WRITTEN TASK
Can you quote, word for word, the stretch of the records from the very start through the line containing "scientific name: Oldenlandia corymbosa"?

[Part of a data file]
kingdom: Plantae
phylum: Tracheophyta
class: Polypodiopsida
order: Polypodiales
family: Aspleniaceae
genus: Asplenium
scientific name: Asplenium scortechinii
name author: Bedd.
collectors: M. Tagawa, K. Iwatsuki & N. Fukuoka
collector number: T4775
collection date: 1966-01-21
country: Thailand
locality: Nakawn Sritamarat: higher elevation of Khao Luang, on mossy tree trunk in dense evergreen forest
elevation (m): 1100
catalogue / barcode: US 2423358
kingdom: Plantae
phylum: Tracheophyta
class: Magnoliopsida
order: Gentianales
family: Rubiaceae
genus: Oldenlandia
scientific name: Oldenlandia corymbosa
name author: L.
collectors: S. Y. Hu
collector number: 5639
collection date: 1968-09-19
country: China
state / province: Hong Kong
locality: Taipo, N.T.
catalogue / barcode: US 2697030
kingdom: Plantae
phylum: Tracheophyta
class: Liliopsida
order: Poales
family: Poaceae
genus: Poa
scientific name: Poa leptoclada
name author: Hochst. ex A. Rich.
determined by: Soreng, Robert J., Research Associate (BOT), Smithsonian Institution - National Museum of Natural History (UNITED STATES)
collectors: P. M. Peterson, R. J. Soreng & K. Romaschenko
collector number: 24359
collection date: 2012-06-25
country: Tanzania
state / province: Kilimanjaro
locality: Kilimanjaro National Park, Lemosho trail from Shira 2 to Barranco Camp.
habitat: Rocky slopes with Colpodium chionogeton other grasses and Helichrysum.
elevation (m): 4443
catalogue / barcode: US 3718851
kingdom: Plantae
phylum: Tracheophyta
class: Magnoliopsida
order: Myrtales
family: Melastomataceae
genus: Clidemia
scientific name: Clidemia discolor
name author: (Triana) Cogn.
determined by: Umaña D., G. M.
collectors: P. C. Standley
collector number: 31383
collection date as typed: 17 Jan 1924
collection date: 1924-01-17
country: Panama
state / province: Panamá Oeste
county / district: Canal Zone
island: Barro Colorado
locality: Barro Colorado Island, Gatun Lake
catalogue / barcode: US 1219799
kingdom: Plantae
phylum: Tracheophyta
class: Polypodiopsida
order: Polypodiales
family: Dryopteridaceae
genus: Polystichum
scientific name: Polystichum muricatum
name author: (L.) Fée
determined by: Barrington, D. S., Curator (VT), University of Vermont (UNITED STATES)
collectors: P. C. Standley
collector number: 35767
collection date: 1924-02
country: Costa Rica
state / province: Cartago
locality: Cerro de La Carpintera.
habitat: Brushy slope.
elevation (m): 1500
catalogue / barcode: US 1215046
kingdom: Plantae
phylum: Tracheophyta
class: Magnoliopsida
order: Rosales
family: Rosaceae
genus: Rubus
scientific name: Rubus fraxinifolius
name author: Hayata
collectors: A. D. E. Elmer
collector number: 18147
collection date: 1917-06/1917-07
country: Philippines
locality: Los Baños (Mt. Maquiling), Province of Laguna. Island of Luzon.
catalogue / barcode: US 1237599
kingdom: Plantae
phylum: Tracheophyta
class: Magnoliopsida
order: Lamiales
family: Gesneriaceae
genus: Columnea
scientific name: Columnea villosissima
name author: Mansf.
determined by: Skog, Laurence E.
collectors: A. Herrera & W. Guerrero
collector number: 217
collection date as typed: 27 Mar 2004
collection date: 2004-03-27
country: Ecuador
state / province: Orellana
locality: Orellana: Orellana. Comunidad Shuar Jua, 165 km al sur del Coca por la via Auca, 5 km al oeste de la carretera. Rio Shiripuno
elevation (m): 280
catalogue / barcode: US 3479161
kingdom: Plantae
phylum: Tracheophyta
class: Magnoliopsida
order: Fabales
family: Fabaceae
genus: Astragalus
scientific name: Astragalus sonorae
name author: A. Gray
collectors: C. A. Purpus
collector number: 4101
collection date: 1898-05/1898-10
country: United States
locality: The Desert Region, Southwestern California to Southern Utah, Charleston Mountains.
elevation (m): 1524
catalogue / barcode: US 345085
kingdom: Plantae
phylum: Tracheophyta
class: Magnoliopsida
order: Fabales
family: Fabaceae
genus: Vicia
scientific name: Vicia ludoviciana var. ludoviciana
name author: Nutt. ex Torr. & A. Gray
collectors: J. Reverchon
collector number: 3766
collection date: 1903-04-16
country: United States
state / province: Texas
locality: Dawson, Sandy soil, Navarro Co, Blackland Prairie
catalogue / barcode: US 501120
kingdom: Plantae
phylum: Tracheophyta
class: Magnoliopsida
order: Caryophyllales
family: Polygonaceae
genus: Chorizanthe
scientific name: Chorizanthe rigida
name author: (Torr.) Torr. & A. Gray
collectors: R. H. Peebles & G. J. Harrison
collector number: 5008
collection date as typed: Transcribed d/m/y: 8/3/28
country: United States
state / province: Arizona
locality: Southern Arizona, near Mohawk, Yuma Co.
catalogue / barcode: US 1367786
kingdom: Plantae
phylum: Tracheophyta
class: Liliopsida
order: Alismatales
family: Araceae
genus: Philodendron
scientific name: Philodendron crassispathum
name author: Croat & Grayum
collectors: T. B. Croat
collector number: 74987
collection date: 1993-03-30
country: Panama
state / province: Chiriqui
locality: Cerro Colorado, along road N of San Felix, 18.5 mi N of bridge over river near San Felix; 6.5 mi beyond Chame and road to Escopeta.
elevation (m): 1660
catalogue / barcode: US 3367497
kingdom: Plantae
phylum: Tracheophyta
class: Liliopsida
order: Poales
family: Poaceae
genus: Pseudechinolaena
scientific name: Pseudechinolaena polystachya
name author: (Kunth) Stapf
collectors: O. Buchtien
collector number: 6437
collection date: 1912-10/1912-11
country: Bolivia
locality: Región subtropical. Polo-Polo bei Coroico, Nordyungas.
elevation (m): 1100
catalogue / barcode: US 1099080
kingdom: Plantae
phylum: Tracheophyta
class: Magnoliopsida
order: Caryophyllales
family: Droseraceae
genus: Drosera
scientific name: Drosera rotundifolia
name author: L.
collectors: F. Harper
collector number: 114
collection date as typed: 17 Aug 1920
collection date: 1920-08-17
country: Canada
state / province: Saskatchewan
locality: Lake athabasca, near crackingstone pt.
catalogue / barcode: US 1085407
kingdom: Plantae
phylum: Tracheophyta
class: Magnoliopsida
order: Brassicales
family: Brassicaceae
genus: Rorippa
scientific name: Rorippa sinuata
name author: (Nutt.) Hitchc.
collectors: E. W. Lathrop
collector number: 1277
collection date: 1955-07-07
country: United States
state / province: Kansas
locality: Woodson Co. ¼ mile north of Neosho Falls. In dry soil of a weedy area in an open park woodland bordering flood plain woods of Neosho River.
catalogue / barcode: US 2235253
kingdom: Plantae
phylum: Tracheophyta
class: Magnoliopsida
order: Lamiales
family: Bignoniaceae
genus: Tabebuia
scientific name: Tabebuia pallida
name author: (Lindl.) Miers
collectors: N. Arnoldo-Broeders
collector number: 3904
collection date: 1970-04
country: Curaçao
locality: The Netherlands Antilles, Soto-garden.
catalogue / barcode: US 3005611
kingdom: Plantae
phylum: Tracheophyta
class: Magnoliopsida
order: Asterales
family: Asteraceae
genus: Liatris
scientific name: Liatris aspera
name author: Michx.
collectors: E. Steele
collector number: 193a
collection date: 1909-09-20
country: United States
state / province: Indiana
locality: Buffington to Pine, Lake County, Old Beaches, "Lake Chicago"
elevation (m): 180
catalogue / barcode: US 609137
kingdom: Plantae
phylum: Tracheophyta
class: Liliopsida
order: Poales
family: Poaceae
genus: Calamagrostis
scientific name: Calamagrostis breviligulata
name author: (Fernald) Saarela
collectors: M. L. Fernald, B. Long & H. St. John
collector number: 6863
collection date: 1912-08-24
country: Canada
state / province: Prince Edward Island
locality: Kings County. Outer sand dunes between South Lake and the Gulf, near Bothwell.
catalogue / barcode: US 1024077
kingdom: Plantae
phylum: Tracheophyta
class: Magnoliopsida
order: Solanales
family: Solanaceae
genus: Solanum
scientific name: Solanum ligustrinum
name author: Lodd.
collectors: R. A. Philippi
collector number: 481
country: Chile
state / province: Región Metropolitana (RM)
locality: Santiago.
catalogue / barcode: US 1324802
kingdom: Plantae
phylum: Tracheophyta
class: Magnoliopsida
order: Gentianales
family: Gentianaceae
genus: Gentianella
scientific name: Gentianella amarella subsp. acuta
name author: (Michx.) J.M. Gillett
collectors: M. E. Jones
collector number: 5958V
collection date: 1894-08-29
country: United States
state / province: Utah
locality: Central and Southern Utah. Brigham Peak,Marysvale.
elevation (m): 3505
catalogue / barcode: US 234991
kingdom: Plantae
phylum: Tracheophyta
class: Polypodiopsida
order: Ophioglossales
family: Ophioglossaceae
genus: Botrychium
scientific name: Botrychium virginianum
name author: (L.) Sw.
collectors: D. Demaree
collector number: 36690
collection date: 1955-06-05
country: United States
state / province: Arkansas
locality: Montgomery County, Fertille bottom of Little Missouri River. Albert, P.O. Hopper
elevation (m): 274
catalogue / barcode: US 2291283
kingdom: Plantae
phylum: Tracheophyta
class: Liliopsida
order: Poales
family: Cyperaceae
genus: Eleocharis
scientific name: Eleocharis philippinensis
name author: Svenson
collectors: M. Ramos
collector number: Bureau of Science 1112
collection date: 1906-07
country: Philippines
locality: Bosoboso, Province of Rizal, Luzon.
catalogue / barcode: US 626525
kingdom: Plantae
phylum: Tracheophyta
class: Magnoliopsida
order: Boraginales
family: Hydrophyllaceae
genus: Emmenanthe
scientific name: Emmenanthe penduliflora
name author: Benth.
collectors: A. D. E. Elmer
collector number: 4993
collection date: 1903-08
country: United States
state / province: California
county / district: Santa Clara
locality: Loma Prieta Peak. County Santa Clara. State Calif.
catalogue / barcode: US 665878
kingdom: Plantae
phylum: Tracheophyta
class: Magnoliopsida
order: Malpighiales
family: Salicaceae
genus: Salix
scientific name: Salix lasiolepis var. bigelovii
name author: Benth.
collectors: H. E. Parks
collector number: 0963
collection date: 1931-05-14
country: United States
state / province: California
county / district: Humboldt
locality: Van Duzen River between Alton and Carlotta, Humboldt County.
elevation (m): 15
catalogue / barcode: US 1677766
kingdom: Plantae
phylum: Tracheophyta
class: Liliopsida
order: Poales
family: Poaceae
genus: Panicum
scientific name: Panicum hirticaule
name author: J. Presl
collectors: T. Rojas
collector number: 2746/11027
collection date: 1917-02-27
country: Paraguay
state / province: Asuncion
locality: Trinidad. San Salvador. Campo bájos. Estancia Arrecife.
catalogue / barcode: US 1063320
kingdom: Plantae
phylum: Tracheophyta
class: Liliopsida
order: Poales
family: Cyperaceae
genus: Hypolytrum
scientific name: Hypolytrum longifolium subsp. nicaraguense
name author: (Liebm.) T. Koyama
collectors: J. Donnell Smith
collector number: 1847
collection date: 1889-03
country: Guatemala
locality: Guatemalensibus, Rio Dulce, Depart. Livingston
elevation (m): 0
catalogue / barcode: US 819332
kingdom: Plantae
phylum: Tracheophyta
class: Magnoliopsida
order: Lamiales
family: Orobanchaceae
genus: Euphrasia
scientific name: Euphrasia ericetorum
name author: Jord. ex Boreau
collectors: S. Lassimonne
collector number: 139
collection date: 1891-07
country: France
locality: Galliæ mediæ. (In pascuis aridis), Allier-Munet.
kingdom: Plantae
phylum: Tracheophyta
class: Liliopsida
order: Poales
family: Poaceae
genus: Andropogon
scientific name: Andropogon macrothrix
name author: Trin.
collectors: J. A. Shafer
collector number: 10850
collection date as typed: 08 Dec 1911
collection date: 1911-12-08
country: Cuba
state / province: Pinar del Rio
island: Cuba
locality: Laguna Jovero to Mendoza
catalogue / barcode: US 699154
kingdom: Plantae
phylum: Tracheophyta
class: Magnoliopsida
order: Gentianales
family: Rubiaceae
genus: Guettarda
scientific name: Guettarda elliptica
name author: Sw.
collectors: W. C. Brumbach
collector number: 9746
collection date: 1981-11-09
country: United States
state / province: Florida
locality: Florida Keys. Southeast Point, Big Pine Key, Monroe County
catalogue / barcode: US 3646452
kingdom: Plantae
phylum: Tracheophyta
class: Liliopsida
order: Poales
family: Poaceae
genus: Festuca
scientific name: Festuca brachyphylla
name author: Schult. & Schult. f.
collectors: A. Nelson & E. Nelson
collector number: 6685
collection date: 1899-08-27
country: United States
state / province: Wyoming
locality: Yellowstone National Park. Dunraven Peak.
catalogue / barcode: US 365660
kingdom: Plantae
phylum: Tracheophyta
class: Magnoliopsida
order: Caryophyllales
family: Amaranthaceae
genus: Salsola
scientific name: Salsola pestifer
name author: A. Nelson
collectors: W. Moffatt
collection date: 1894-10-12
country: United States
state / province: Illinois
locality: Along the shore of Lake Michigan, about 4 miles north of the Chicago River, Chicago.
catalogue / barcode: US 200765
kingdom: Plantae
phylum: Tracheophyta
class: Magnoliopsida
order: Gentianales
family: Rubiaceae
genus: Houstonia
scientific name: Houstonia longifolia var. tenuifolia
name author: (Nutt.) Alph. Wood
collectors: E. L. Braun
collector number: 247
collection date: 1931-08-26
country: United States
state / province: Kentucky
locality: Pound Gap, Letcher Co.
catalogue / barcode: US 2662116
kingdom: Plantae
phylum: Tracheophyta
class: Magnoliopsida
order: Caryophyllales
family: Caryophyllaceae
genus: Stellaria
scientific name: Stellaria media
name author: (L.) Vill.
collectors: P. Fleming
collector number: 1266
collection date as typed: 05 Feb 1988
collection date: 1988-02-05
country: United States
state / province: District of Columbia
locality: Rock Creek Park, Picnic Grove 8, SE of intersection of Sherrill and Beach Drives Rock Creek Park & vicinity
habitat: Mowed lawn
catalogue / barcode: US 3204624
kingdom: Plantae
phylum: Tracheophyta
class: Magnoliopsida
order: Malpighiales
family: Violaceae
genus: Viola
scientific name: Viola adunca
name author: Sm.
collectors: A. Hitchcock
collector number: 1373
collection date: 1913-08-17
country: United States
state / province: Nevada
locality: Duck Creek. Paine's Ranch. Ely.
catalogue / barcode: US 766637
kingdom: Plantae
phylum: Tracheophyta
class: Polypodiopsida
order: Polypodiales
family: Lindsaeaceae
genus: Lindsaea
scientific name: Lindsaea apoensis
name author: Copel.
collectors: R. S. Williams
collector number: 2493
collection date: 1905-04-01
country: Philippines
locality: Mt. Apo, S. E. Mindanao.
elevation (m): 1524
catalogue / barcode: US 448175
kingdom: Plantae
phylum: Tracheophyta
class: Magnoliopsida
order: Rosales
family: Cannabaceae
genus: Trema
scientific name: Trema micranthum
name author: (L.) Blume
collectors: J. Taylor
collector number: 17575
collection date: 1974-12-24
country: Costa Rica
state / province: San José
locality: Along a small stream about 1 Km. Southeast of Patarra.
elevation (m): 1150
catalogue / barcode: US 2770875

RESULT OF THIS EXERCISE
kingdom: Plantae
phylum: Tracheophyta
class: Polypodiopsida
order: Polypodiales
family: Aspleniaceae
genus: Asplenium
scientific name: Asplenium scortechinii
name author: Bedd.
collectors: M. Tagawa, K. Iwatsuki & N. Fukuoka
collector number: T4775
collection date: 1966-01-21
country: Thailand
locality: Nakawn Sritamarat: higher elevation of Khao Luang, on mossy tree trunk in dense evergreen forest
elevation (m): 1100
catalogue / barcode: US 2423358
kingdom: Plantae
phylum: Tracheophyta
class: Magnoliopsida
order: Gentianales
family: Rubiaceae
genus: Oldenlandia
scientific name: Oldenlandia corymbosa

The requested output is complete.